Request - Copy the lines below word for word, leaving out the pictures.

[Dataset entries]

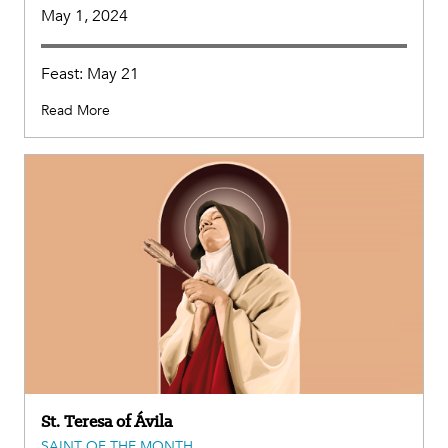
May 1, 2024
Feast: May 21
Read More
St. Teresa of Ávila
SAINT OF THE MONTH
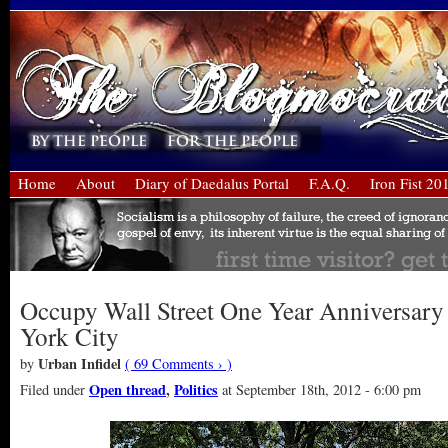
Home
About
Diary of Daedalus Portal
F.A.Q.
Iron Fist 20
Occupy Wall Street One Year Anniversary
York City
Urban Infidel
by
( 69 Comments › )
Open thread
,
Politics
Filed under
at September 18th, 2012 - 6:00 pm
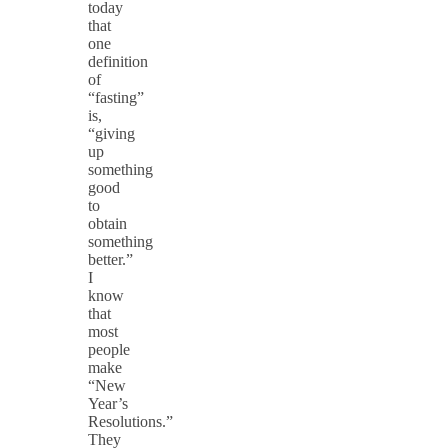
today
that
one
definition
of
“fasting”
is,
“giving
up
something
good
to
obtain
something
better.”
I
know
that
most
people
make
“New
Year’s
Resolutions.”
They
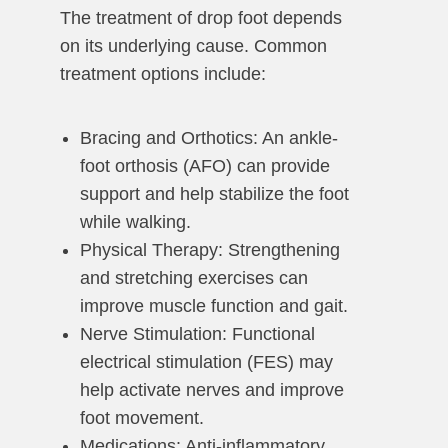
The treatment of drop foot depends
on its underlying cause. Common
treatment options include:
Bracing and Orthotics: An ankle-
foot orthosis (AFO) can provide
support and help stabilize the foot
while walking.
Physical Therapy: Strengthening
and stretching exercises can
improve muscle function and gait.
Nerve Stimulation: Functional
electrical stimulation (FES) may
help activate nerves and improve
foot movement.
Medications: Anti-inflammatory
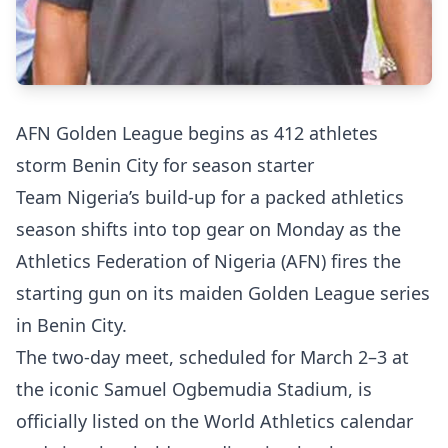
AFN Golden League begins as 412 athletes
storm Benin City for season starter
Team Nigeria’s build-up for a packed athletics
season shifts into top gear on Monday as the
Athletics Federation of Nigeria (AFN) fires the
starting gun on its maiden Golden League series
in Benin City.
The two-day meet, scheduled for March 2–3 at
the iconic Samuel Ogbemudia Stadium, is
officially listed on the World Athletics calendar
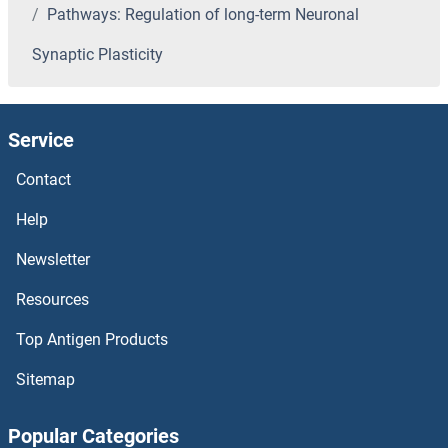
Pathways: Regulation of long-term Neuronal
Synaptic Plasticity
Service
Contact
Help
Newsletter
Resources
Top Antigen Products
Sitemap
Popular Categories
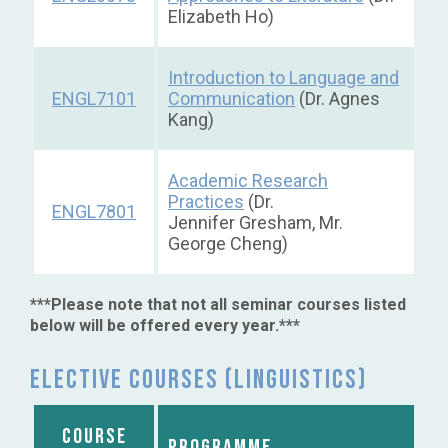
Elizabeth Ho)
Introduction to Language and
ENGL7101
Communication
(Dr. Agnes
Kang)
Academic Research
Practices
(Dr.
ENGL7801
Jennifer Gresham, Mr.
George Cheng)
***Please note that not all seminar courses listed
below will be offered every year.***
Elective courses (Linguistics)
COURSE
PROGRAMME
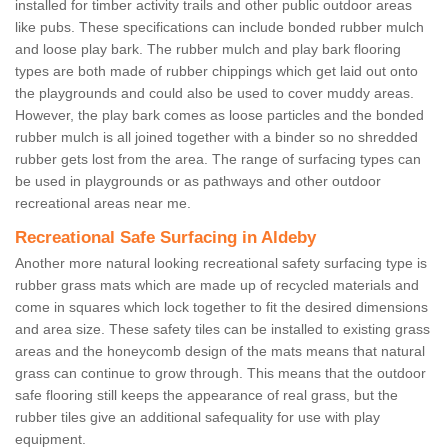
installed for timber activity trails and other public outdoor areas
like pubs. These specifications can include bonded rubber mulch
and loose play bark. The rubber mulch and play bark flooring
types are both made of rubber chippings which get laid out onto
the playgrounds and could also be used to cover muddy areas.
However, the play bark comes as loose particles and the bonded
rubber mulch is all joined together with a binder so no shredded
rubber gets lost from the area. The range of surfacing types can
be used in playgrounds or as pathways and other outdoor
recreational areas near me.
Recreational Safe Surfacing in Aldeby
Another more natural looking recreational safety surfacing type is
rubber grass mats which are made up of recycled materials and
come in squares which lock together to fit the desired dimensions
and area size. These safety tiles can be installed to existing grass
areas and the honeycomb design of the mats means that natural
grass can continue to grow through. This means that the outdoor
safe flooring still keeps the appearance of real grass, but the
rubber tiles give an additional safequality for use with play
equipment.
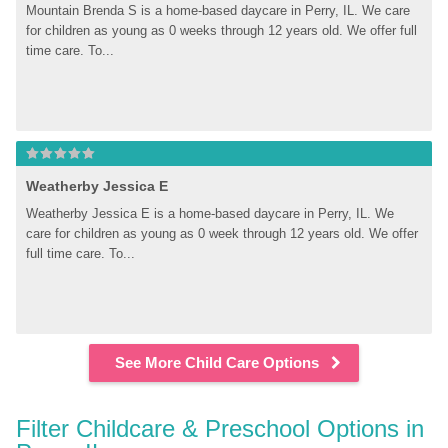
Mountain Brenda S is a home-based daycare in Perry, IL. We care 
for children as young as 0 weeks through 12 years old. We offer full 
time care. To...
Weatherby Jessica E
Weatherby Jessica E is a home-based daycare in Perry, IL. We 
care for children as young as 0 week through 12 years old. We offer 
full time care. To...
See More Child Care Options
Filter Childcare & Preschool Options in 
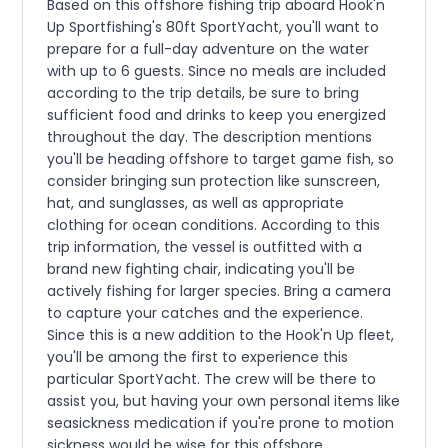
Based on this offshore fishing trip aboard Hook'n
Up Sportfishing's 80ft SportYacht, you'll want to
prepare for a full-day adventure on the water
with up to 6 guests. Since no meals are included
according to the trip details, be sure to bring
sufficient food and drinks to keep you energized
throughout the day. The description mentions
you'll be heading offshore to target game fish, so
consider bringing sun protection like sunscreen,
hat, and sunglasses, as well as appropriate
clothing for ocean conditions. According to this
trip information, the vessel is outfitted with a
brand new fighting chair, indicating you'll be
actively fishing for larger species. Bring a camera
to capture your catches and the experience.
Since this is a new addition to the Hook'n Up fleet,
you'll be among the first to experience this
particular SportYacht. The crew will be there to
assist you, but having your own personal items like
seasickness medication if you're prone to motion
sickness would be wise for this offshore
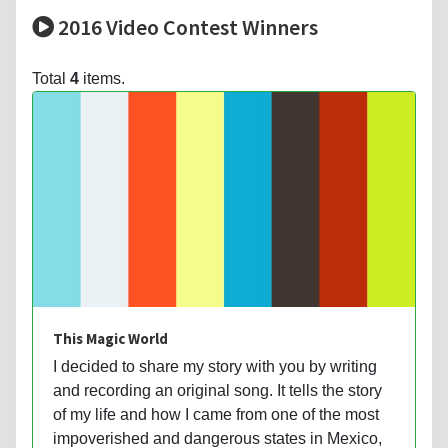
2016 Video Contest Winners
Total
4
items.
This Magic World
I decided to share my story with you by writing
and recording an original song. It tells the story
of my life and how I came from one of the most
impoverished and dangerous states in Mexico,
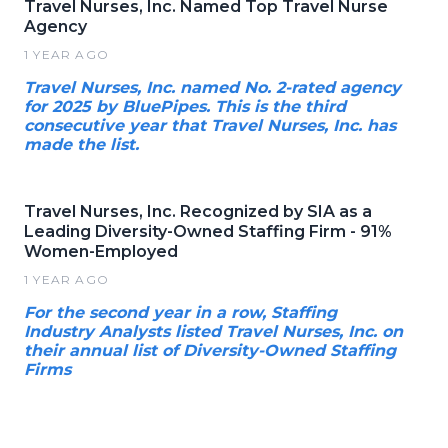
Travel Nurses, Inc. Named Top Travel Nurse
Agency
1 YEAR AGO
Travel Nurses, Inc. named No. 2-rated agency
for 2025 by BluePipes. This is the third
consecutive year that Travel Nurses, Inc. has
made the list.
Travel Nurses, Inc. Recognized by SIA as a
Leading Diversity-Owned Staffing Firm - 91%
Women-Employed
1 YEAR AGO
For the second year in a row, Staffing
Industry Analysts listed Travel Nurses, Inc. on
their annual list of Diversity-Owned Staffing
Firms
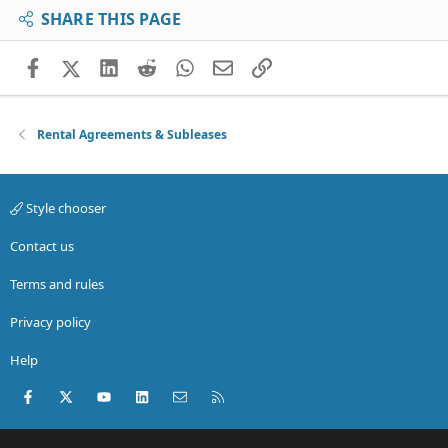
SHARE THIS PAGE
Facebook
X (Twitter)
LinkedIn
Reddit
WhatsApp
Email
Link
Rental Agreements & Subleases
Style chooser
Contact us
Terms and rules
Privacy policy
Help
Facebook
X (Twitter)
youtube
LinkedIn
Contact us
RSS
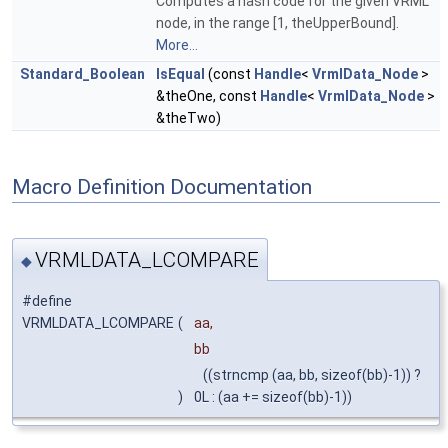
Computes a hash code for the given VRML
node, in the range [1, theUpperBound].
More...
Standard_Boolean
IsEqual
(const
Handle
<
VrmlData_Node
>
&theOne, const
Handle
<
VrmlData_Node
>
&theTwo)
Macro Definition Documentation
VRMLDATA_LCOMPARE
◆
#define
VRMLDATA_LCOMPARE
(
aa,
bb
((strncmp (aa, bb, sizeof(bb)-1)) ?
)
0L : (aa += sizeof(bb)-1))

Output for this task -
May 1, 2024
Feast: May 21
Read More
St. Teresa of Ávila
SAINT OF THE MONTH
Home
About
Diary of Daedalus Portal
F.A.Q.
Iron Fist 20
Occupy Wall Street One Year Anniversary
York City
Urban Infidel
by
( 69 Comments › )
Open thread
,
Politics
Filed under
at September 18th, 2012 - 6:00 pm
today
that
one
definition
of
“fasting”
is,
“giving
up
something
good
to
obtain
something
better.”
I
know
that
most
people
make
“New
Year’s
Resolutions.”
They
The treatment of drop foot depends
on its underlying cause. Common
treatment options include:
Bracing and Orthotics: An ankle-
foot orthosis (AFO) can provide
support and help stabilize the foot
while walking.
Physical Therapy: Strengthening
and stretching exercises can
improve muscle function and gait.
Nerve Stimulation: Functional
electrical stimulation (FES) may
help activate nerves and improve
foot movement.
Medications: Anti-inflammatory
AFN Golden League begins as 412 athletes
storm Benin City for season starter
Team Nigeria’s build-up for a packed athletics
season shifts into top gear on Monday as the
Athletics Federation of Nigeria (AFN) fires the
starting gun on its maiden Golden League series
in Benin City.
The two-day meet, scheduled for March 2–3 at
the iconic Samuel Ogbemudia Stadium, is
officially listed on the World Athletics calendar
Pathways: Regulation of long-term Neuronal
Synaptic Plasticity
Service
Contact
Help
Newsletter
Resources
Top Antigen Products
Sitemap
Popular Categories
Elizabeth Ho)
Introduction to Language and
ENGL7101
Communication
(Dr. Agnes
Kang)
Academic Research
Practices
(Dr.
ENGL7801
Jennifer Gresham, Mr.
George Cheng)
***Please note that not all seminar courses listed
below will be offered every year.***
Elective courses (Linguistics)
COURSE
PROGRAMME
installed for timber activity trails and other public outdoor areas
like pubs. These specifications can include bonded rubber mulch
and loose play bark. The rubber mulch and play bark flooring
types are both made of rubber chippings which get laid out onto
the playgrounds and could also be used to cover muddy areas.
However, the play bark comes as loose particles and the bonded
rubber mulch is all joined together with a binder so no shredded
rubber gets lost from the area. The range of surfacing types can
be used in playgrounds or as pathways and other outdoor
recreational areas near me.
Recreational Safe Surfacing in Aldeby
Another more natural looking recreational safety surfacing type is
rubber grass mats which are made up of recycled materials and
come in squares which lock together to fit the desired dimensions
and area size. These safety tiles can be installed to existing grass
areas and the honeycomb design of the mats means that natural
grass can continue to grow through. This means that the outdoor
safe flooring still keeps the appearance of real grass, but the
rubber tiles give an additional safequality for use with play
equipment.
Mountain Brenda S is a home-based daycare in Perry, IL. We care 
for children as young as 0 weeks through 12 years old. We offer full 
time care. To...
Weatherby Jessica E
Weatherby Jessica E is a home-based daycare in Perry, IL. We 
care for children as young as 0 week through 12 years old. We offer 
full time care. To...
See More Child Care Options
Filter Childcare & Preschool Options in 
Based on this offshore fishing trip aboard Hook'n
Up Sportfishing's 80ft SportYacht, you'll want to
prepare for a full-day adventure on the water
with up to 6 guests. Since no meals are included
according to the trip details, be sure to bring
sufficient food and drinks to keep you energized
throughout the day. The description mentions
you'll be heading offshore to target game fish, so
consider bringing sun protection like sunscreen,
hat, and sunglasses, as well as appropriate
clothing for ocean conditions. According to this
trip information, the vessel is outfitted with a
brand new fighting chair, indicating you'll be
actively fishing for larger species. Bring a camera
to capture your catches and the experience.
Since this is a new addition to the Hook'n Up fleet,
you'll be among the first to experience this
particular SportYacht. The crew will be there to
assist you, but having your own personal items like
seasickness medication if you're prone to motion
sickness would be wise for this offshore
2016 Video Contest Winners
Total
4
items.
This Magic World
I decided to share my story with you by writing
and recording an original song. It tells the story
of my life and how I came from one of the most
impoverished and dangerous states in Mexico,
Travel Nurses, Inc. Named Top Travel Nurse
Agency
1 YEAR AGO
Travel Nurses, Inc. named No. 2-rated agency
for 2025 by BluePipes. This is the third
consecutive year that Travel Nurses, Inc. has
made the list.
Travel Nurses, Inc. Recognized by SIA as a
Leading Diversity-Owned Staffing Firm - 91%
Women-Employed
1 YEAR AGO
For the second year in a row, Staffing
Industry Analysts listed Travel Nurses, Inc. on
their annual list of Diversity-Owned Staffing
Firms
SHARE THIS PAGE
Facebook
X (Twitter)
LinkedIn
Reddit
WhatsApp
Email
Link
Rental Agreements & Subleases
Style chooser
Contact us
Terms and rules
Privacy policy
Help
Facebook
X (Twitter)
youtube
LinkedIn
Contact us
RSS
Computes a hash code for the given VRML
node, in the range [1, theUpperBound].
More...
Standard_Boolean
IsEqual
(const
Handle
<
VrmlData_Node
>
&theOne, const
Handle
<
VrmlData_Node
>
&theTwo)
Macro Definition Documentation
VRMLDATA_LCOMPARE
◆
#define
VRMLDATA_LCOMPARE
(
aa,
bb
((strncmp (aa, bb, sizeof(bb)-1)) ?
)
0L : (aa += sizeof(bb)-1))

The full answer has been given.